- _EXERCISE OBJECTIVE_:
Lines that contain the string "Meine" are the ones to list; copy all of them from the records.

- _GIVEN ENTRIES_:
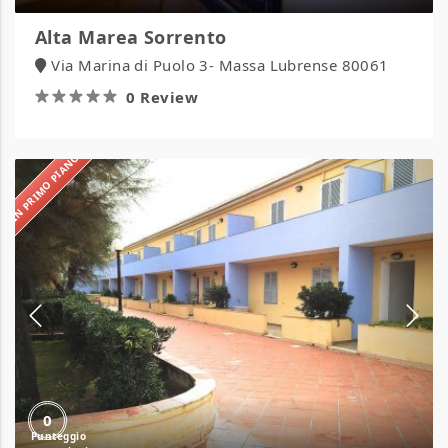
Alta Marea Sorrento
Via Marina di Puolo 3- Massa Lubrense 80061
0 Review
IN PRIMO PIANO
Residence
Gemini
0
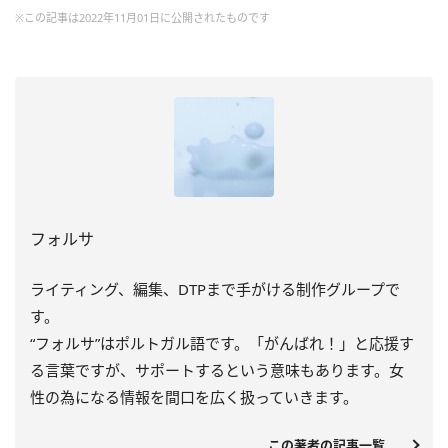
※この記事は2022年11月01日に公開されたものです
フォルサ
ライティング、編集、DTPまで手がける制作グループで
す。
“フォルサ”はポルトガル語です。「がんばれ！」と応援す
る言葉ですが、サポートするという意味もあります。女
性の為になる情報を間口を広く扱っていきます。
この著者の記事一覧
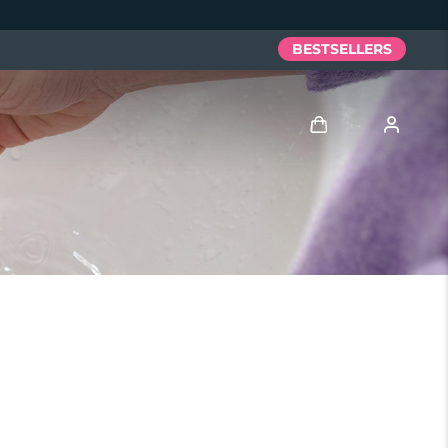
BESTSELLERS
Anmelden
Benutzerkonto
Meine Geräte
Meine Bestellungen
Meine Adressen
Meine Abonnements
--
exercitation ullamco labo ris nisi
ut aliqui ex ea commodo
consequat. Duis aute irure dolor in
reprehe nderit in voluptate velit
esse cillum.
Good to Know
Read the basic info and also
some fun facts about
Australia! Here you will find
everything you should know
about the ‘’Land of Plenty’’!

- _WRITTEN RESPONSE_:
Meine Geräte
Meine Bestellungen
Meine Adressen
Meine Abonnements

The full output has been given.